Convergence and near-optimal sampling for multivariate function approximations in irregular domains via Vandermonde with Arnoldi

Vandermonde matrices are usually exponentially ill-conditioned and often result in unstable approximations. In this paper we introduce and analyse the multivariate Vandermonde with Arnoldi (V+A) method, which is based on least-squares approximation together with a Stieltjes orthogonalization process, for approximating continuous, multivariate functions on $d$-dimensional irregular domains. The V+A method addresses the ill-conditioning of the Vandermonde approximation by creating a set of discrete orthogonal bases with respect to a discrete measure. The V+A method is simple and general, relying only on the domain’s sample points. This paper analyses the sample complexity of the least-squares approximation that uses the V+A method. We show that, for a large class of domains, this approximation gives a well-conditioned and near-optimal $N$-dimensional least-squares approximation using $M={\cal O}(N^{2})$ equispaced sample points or $M={\cal O}(N^{2}\log N)$ random sample points, independently of $d$. We provide a comprehensive analysis of the error estimates and the rate of convergence of the least-squares approximation that uses the V+A method.

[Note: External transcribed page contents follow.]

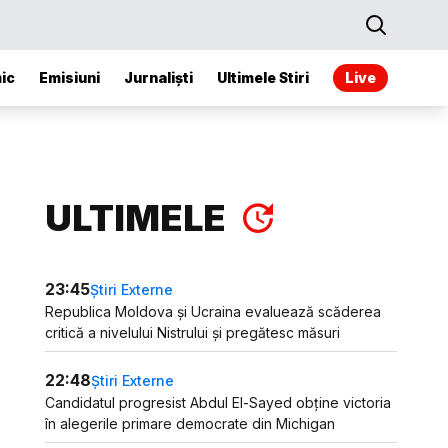
ic
Emisiuni
Jurnaliști
Ultimele Stiri
Live
ULTIMELE
23:45
Știri Externe
Republica Moldova și Ucraina evaluează scăderea
critică a nivelului Nistrului și pregătesc măsuri
22:48
Știri Externe
Candidatul progresist Abdul El-Sayed obține victoria
în alegerile primare democrate din Michigan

Based on the multivariate V+A techniques we propose a new variant of the weighted V+A least-squares algorithm that uses only $M={\cal O}(N\log N)$ sample points to achieve a near-optimal approximation. Our initial numerical results validate that the V+A least-squares approximation method provides well-conditioned and near-optimal approximations for multivariate functions on (irregular) domains. Additionally, the (weighted) least-squares approximation that uses the V+A method performs competitively with state-of-the-art orthogonalization techniques and can serve as a practical tool for selecting near-optimal distributions of sample points in irregular domains.